The PDAC Environmental and Social Responsibility Award recognizes an individual or organization demonstrating outstanding initiative, leadership and accomplishment in protecting and preserving the natural environment or in developing good community relations during an exploration program or operation of a mine.
De Beers Canada is recognized for establishing good community relations and ensuring environmental protection at its two diamond mines in Canada.
The company operates Snap Lake in the Northwest Territories and Victor in northern Ontario with about 850 full-time employees, and another 50 part-time and seasonal workers.
About 40% of Victor and one-quarter of Snap Lake employees are aboriginal.
Aboriginal communities are represented by four separate Impact Benefit Agreements at Snap Lake; three Impact Benefit Agreements and a Working Relationship Agreement are in place with the communities surrounding Victor.
The agreements were signed after lengthy consultations with aboriginal leaders and ensure that northern communities and their aboriginal residents directly benefit from diamond mining.
Even before mining started, the company was investing in northern communities. During three years of construction at Victor mine, roughly $185 million of the $745 million spent on goods and services was supplied by aboriginal businesses.

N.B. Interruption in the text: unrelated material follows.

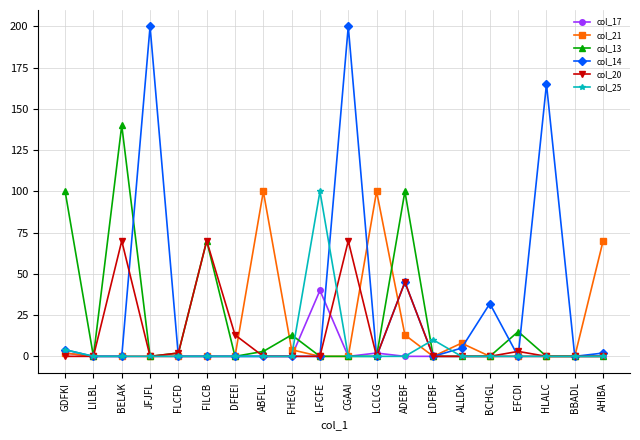

The col_17 series shows 0 at ADEBF. True or false?

True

At the same time, the company was engaging local communities in the Northwest Territories, while building the Snap Lake mine.
During the Snap Lake construction, aboriginal businesses accounted for almost half of the nearly $1 billion spent on building contracts. In 2008, with Snap Lake in production, operations contracts with aboriginal businesses totaled more than $132 million or about 60% of operations spending.
At a grassroots level, in 2006 De Beers Canada spearheaded a $1.5-million expansion of the Kimberlite Career and Technical Centre, which introduces high school students to careers in skilled trades. The company had helped build the original centre with a commitment of $500,000. De Beers Canada later built a similar centre in Attawapiskat.
The company’s commitment to Canadian Aboriginal Peoples and sustainability goes beyond money.
From the time a shovel first broke ground, the British Standards Institute has audited De Beers. The Environmental Management Systems at both of its Canadian mines are certified to the ISO14001 (2004) standard.
The company maintained certification throughout construction of both massive diamond projects, a feat thought to be a unique achievement in Canada, if not the world.
The environment and health and safety remain top priorities. Any environmental near misses and accidents are reported to management through the De Beers Canada Incident Management System, which helps identify trends, as well as track and analyze corrective and preventive measures.
“Everyone is supporting each other. We have people reporting a litre of diesel spilled in a muck pile and then cleaning it up. It’s gone from being environmental compliance to being part of our culture,” says Jim Gowans, president and CEO of De Beers.
The environment is protected further through the Snap Lake Environmental Monitoring Agency (SLEMA), a partnership between De Beers Canada, the federal and territorial governments, and affected aboriginal groups.
These include the Tlicho government, Lutsel K’e Dene and Yellowknives Dene First Nations and the North Slave Metis Alliance.
SLEMA’s board includes eight aboriginal members, two from each group, and strives to involve aboriginal traditional knowledge and conventional science in its assessment of the impact of mining activities on the environment.
One way this is done involves catching, cooking and eating fish caught from Snap Lake. Each year, community elders and company employees feast together on an island near the mine.
The company also established “Education Is Forever”, a program that supports child literacy in local communities.
Each year De Beers Canada employees visit aboriginal students in nearby communities and help them choose three or four books that are school board approved, age appropriate and often have aboriginal content. To date, more than 50,000 books have been distributed.
In an effort to foster the spirit of community, De Beers supplied the materials for an aboriginal teepee at the Victor mine. Aboriginal employees built the giant tent, which often hosts cultural ceremonies.
In the spring of 2009, De Beers came to the aid of Attawapiskat residents when sewers backed up, destroying about a dozen homes and displacing 150 people. De Beers spend more than $1 million mobilizing and building enough lodging to house the displaced.
For De Beers Canada, it was another investment in community building and a demonstration of the company’s long-term commitment to Aboriginal Peoples.